Give back all of the data exactly as it stands, with the pictures removed.
◆ ◆ ◆
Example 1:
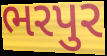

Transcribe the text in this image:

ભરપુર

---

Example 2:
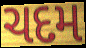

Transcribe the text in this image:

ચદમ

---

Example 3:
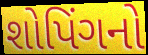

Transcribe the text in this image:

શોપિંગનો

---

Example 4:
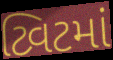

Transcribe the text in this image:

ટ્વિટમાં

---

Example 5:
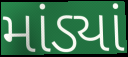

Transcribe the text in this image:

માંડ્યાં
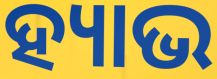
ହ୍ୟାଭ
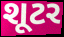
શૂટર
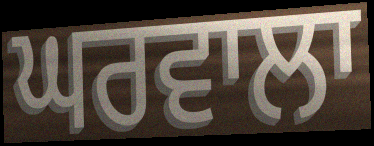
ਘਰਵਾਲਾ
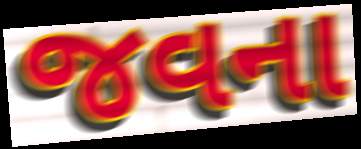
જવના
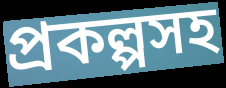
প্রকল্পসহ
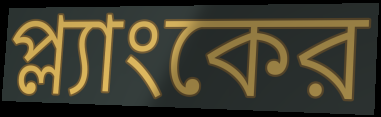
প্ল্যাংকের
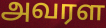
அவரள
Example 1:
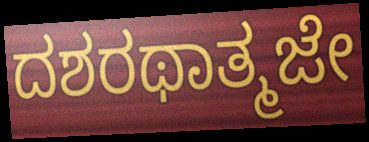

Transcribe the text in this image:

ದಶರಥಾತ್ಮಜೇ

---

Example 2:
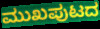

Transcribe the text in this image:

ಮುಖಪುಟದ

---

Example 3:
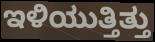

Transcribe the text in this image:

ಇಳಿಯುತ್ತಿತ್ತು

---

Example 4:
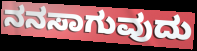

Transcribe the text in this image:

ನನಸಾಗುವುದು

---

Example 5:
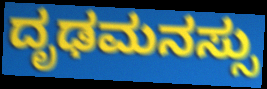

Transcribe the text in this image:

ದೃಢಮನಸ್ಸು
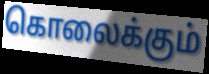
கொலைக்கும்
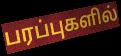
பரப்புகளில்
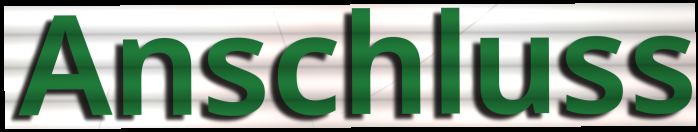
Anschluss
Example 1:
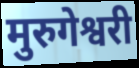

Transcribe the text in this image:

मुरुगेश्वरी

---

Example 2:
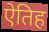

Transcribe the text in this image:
◆ ◆ ◆
Task result
Example 1:

Transcribe the text in this image:

ભરપુર

---

Example 2:

Transcribe the text in this image:

ચદમ

---

Example 3:

Transcribe the text in this image:

શોપિંગનો

---

Example 4:

Transcribe the text in this image:

ટ્વિટમાં

---

Example 5:

Transcribe the text in this image:

માંડ્યાં
ହ୍ୟାଭ
શૂટર
ਘਰਵਾਲਾ
જવના
প্রকল্পসহ
প্ল্যাংকের
அவரள
Example 1:

Transcribe the text in this image:

ದಶರಥಾತ್ಮಜೇ

---

Example 2:

Transcribe the text in this image:

ಮುಖಪುಟದ

---

Example 3:

Transcribe the text in this image:

ಇಳಿಯುತ್ತಿತ್ತು

---

Example 4:

Transcribe the text in this image:

ನನಸಾಗುವುದು

---

Example 5:

Transcribe the text in this image:

ದೃಢಮನಸ್ಸು
கொலைக்கும்
பரப்புகளில்
Anschluss
Example 1:

Transcribe the text in this image:

मुरुगेश्वरी

---

Example 2:

Transcribe the text in this image:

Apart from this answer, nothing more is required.